Don't store things in your head

There’s certain people with impeccable memory, I’m surely not one of them. It was when I was reading the book GRIP by Rick Pastoor that I realized why it’s bad to keep things in your head: they stay in your head and you’re reminded of them (even if you don’t need it). On one hand you’d say this is a very handy feature, you’ll (hopefully) be remembered when you’re in the super market to buy the milk you needed for a few days already, but on the other hand there’ll also be plenty of times you’ll be reminded of it when it’s actually not that useful, such as when trying to sleep. I’m sure you can think of an example when this has happened in the last week.

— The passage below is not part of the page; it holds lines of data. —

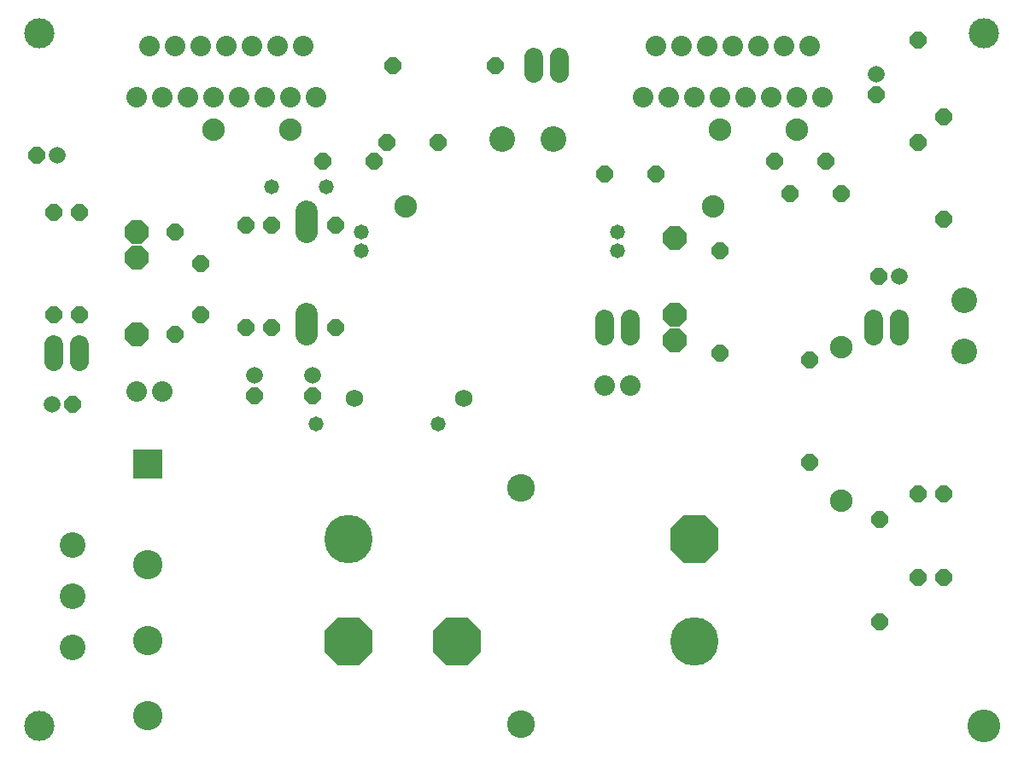
<source format=gbs>
G04 EAGLE Gerber RS-274X export*
G75*
%MOMM*%
%FSLAX34Y34*%
%LPD*%
%INSoldermask Bottom*%
%IPPOS*%
%AMOC8*
5,1,8,0,0,1.08239X$1,22.5*%
G01*
%ADD10C,2.997200*%
%ADD11C,3.251200*%
%ADD12C,2.032000*%
%ADD13C,2.543200*%
%ADD14C,4.800600*%
%ADD15P,5.196121X8X292.500000*%
%ADD16P,5.196121X8X112.500000*%
%ADD17P,1.803519X8X202.500000*%
%ADD18C,1.666238*%
%ADD19P,1.803519X8X112.500000*%
%ADD20P,1.803519X8X292.500000*%
%ADD21C,1.849119*%
%ADD22P,1.803519X8X22.500000*%
%ADD23P,2.556822X8X292.500000*%
%ADD24P,2.556822X8X112.500000*%
%ADD25C,2.214881*%
%ADD26R,2.921200X2.921200*%
%ADD27C,2.921200*%
%ADD28P,5.196121X8X22.500000*%
%ADD29C,1.473200*%
%ADD30C,1.727200*%
%ADD31C,2.743200*%
%ADD32C,2.235200*%


D10*
X30480Y30480D03*
D11*
X966470Y30480D03*
D10*
X966470Y717550D03*
X30480Y717550D03*
D12*
X215900Y704850D03*
X228600Y654050D03*
X241300Y704850D03*
X254000Y654050D03*
X266700Y704850D03*
X279400Y654050D03*
X203200Y654050D03*
X190500Y704850D03*
X177800Y654050D03*
X165100Y704850D03*
X152400Y654050D03*
X292100Y704850D03*
X304800Y654050D03*
X139700Y704850D03*
X127000Y654050D03*
X717550Y704850D03*
X730250Y654050D03*
X742950Y704850D03*
X755650Y654050D03*
X768350Y704850D03*
X781050Y654050D03*
X704850Y654050D03*
X692150Y704850D03*
X679450Y654050D03*
X666750Y704850D03*
X654050Y654050D03*
X793750Y704850D03*
X806450Y654050D03*
X641350Y704850D03*
X628650Y654050D03*
D13*
X63305Y209355D03*
X63305Y158555D03*
X63305Y107755D03*
D14*
X336550Y215900D03*
D15*
X336550Y114300D03*
D14*
X679450Y114300D03*
D16*
X679450Y215900D03*
D17*
X27940Y596900D03*
D18*
X48260Y596900D03*
D19*
X69850Y438150D03*
X69850Y539750D03*
D20*
X44450Y539750D03*
X44450Y438150D03*
X165100Y520700D03*
X165100Y419100D03*
D19*
X901700Y609600D03*
X901700Y711200D03*
D20*
X927100Y635000D03*
X927100Y533400D03*
X704850Y501650D03*
X704850Y400050D03*
X323850Y527050D03*
X323850Y425450D03*
D19*
X260350Y425450D03*
X260350Y527050D03*
X234950Y425450D03*
X234950Y527050D03*
D12*
X152400Y361950D03*
X127000Y361950D03*
X590550Y368300D03*
X615950Y368300D03*
D21*
X857250Y417220D02*
X857250Y433680D01*
X882650Y433680D02*
X882650Y417220D01*
X69850Y408280D02*
X69850Y391820D01*
X44450Y391820D02*
X44450Y408280D01*
D20*
X300990Y358140D03*
D18*
X300990Y378460D03*
D22*
X63500Y349250D03*
D18*
X43180Y349250D03*
D20*
X243840Y358140D03*
D18*
X243840Y378460D03*
D17*
X862330Y476250D03*
D18*
X882650Y476250D03*
D22*
X381000Y685800D03*
X482600Y685800D03*
D20*
X859790Y656590D03*
D18*
X859790Y676910D03*
D21*
X520700Y677570D02*
X520700Y694030D01*
X546100Y694030D02*
X546100Y677570D01*
X615950Y433680D02*
X615950Y417220D01*
X590550Y417220D02*
X590550Y433680D01*
D13*
X947075Y401775D03*
X947075Y452575D03*
D22*
X374650Y609600D03*
X425450Y609600D03*
D23*
X660400Y514350D03*
X660400Y412750D03*
X660400Y438150D03*
D22*
X774700Y558800D03*
X825500Y558800D03*
D17*
X361950Y590550D03*
X311150Y590550D03*
D22*
X758825Y590550D03*
X809625Y590550D03*
D24*
X127000Y419100D03*
X127000Y520700D03*
X127000Y495300D03*
D25*
X295275Y438683D02*
X295275Y418567D01*
X295275Y520167D02*
X295275Y540283D01*
D13*
X488950Y612250D03*
X539750Y612250D03*
D22*
X901700Y260350D03*
X927100Y260350D03*
D17*
X927100Y177800D03*
X901700Y177800D03*
D19*
X863600Y133350D03*
X863600Y234950D03*
X793750Y292100D03*
X793750Y393700D03*
X190500Y438150D03*
X190500Y488950D03*
D22*
X590550Y577850D03*
X641350Y577850D03*
D26*
X137550Y290100D03*
D27*
X137550Y190100D03*
X137550Y115100D03*
X137550Y40100D03*
D28*
X444500Y114300D03*
D29*
X425450Y330200D03*
D30*
X342900Y355600D03*
X450850Y355600D03*
D29*
X304800Y330200D03*
X349250Y501650D03*
X603250Y501650D03*
X603250Y520700D03*
X349250Y520700D03*
X314325Y565150D03*
X260350Y565150D03*
D31*
X508000Y266700D03*
X508000Y31750D03*
D32*
X825500Y406400D03*
X825500Y254000D03*
X203200Y622300D03*
X279400Y622300D03*
X781050Y622300D03*
X704850Y622300D03*
X698500Y546100D03*
X393700Y546100D03*
M02*

</source>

To overcome this problem and prevent your brain from getting overcrowded, it’s good to store things somewhere else and know where to find them. For example, when people ask me to do things I immediately put them down in my todo list (in Todoist). If I don’t have my phone near me, I usually at least write it down on a post it note or something to process later. This way, my head doesn’t need to remember to send that one colleague a certain paper, but can instead focus on more important things. Make sure the barrier for this is very, very low, so it’s as easy as possible to get things out of your head. I have the Todoist widget right on the home screen of my phone and adding a task, is just a few clicks away.

When you’re starting with using a todo list, just start with the basics. Don’t bother just yet about all the fancy features, such as tags, reminders, dates, priorities etc. Just use it to keep a list of things that pop up in your mind. You’ll see that as soon as you start using this and be strict on yourself to put things in there, you’ll be able to let things go a bit more, because you know they’re in your todo list.

I highly recommend Todoist, it’s cross-platform, has a good free version and had tons of features (tags, priorities, projects, etc.) for you to use once you get to the feeling of needing those.